Reyes wants piecemeal budget to assure scholarship funding
Worried over the fate of CNMI scholars, Senate Fiscal Affairs Committee Chairman Pete P. Reyes urged yesterday the House of Representatives to pass at least a piecemeal budget to ensure that funds will be made available to the government scholarship program.
He expressed doubt whether the Legislature would be able to approve the FY 2000 budget proposal in the next few weeks as most members are in the thick of the election campaign for the Nov. 6 midterm polls and it appears both houses will go into long recess until January next year.
This means the government will be forced to run under a continuing resolution, which is based on the spending limit approved the previous year, longer than anticipated — a situation that may affect the funding level for the Scholarship’s Office, according to Reyes.
“Where do we place the students in the continuing resolution? Are they going to be treated fairly,” asked the senator.
Reyes has asked his House counterpart Rep. Karl T. Reyes, who heads the powerful Ways and Means Committee, to study the possibility of passing separate appropriation measures for the scholarship and the medical referral program.
He said this legislative approval ensures the government will set aside money for the two critical programs as their funding for this new fiscal year was cut in light of the shrinking revenues confronting the Commonwealth.

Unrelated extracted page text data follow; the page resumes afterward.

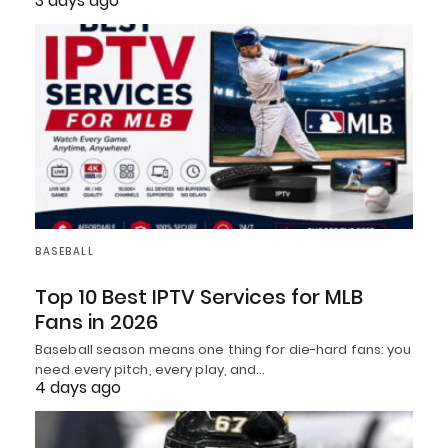
3 days ago
BASEBALL
Top 10 Best IPTV Services for MLB
Fans in 2026
Baseball season means one thing for die-hard fans: you
need every pitch, every play, and…
4 days ago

“We need to have a budget before the end of October because the lame duck Legislature will go into recess sine die until the next Legislature,” he explained, saying he doubts whether the new set of lawmakers will pass the budget at all.
“People seem to have ignored that our students are suffering here and abroad. It’s time to pursue this (piecemeal budget) in this Legislature,” added Reyes.

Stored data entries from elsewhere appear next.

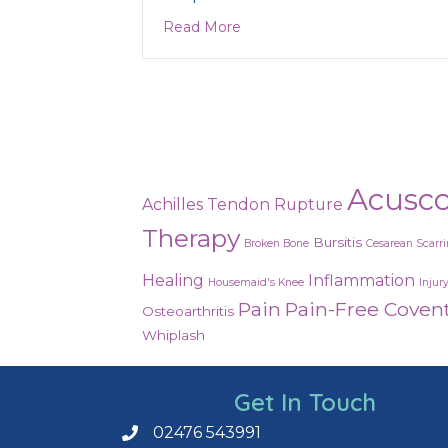
about Are you in need of a d
Read More
Acusc
Achilles Tendon Rupture
Therapy
Bursitis
Broken Bone
Cesarean Scarr
Healing
Inflammation
Housemaid's Knee
Injur
Pain
Pain-Free Coven
Osteoarthritis
Whiplash
Get In Touch
02476 543991
Call us on 02476 543991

The senator has been vocal about his displeasure on recent regulations mapped out by the administration that cut financial aid to off-island students as well as eliminate assistance to part-time students of the Northern Marianas College in order to prevent deficit.
Weeks before the budget deliberation bogged down, he had lobbied the House to increase funding for the Scholarship’s Office and warned the fiscal budget would not get Senate approval unless the committee’s concerns are not addressed.
Last week, Gov. Pedro P. Tenorio and members of the House decided to defer passage of the budget before Sept. 30, the constitutionally-mandated deadline, to allow a joint review that will consider the administration’s concerns on changes eyed by lawmakers.
According to Reyes, the Senate will also thoroughly check the submission once it is handed over to them by the lower house to trim further government expenditures, like closure of the Manila Liaison Office, while giving additional money to scholarship grants and medical referral patients.
A “sufficient pressure” may have to be applied to have the budget within the next few weeks, he said. “I’m unhappy because I haven’t seen the budget that we are supposed to approve.”